Pour la grande Justine, 16 ans, l'atelier sert avant tout de distraction. Elle est en thérapie depuis cinq semaines. «Le séjour est très difficile, surtout la prise de poids. Je ne sais pas si j'ai fait des progrès depuis mon arrivée, dit-elle, un peu découragée. L'atelier m'aide à me changer les idées après le repas du lundi, le plus consistant de la semaine. Je ne suis pas souvent fière de mes textes, je suis sévère.» «Grâce à l'atelier, les patientes peuvent oublier, l'espace d'un instant, leur maladie, indique le Dr Wilkins. Elles sont traitées comme des ados, non pas comme des malades. On fait appel à leur intelligence, à leurs connaissances, à leur vivacité. C'est intéressant de les maintenir allumées. C'est pour elles un défi et un partage. Parce que ça ne fait pas partie intégrante de la thérapie, elles peuvent y prendre plaisir sans penser à être performantes à tout prix.» «Cet atelier, d'abord une distraction, les amène assurément plus loin», ajoute Marie-Claude Fortin.
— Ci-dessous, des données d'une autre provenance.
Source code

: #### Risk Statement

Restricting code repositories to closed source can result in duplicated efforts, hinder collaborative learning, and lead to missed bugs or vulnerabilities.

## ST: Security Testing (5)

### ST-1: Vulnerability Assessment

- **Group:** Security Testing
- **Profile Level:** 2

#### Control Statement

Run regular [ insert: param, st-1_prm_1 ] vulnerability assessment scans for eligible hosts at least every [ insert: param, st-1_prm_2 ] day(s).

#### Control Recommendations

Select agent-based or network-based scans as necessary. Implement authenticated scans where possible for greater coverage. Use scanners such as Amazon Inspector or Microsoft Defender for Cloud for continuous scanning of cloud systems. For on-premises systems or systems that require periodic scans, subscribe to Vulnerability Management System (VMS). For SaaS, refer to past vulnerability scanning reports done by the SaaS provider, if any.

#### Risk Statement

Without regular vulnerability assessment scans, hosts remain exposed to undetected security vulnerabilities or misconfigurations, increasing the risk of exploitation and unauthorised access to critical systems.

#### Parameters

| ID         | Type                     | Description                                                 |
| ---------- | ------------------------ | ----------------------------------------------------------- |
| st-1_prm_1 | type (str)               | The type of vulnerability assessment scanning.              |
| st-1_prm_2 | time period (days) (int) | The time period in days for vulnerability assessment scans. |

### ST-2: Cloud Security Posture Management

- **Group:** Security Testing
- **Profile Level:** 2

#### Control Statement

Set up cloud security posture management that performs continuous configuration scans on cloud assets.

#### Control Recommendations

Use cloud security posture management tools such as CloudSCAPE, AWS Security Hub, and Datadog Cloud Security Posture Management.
Selon Pierrette Comtois Lauzière, «la majorité des créations surgissent comme de vraies perles». Si bien que les plus beaux écrits des participantes, au fil des ans, ont été rassemblés dans le recueil Poèmes du lundi - Des jeunes anorexiques en chemin de vivre (Éditions CHU Sainte-Justine), publié en 2008. «Chaque semaine, la magie des mots opère et on assiste à des moments de grâce.»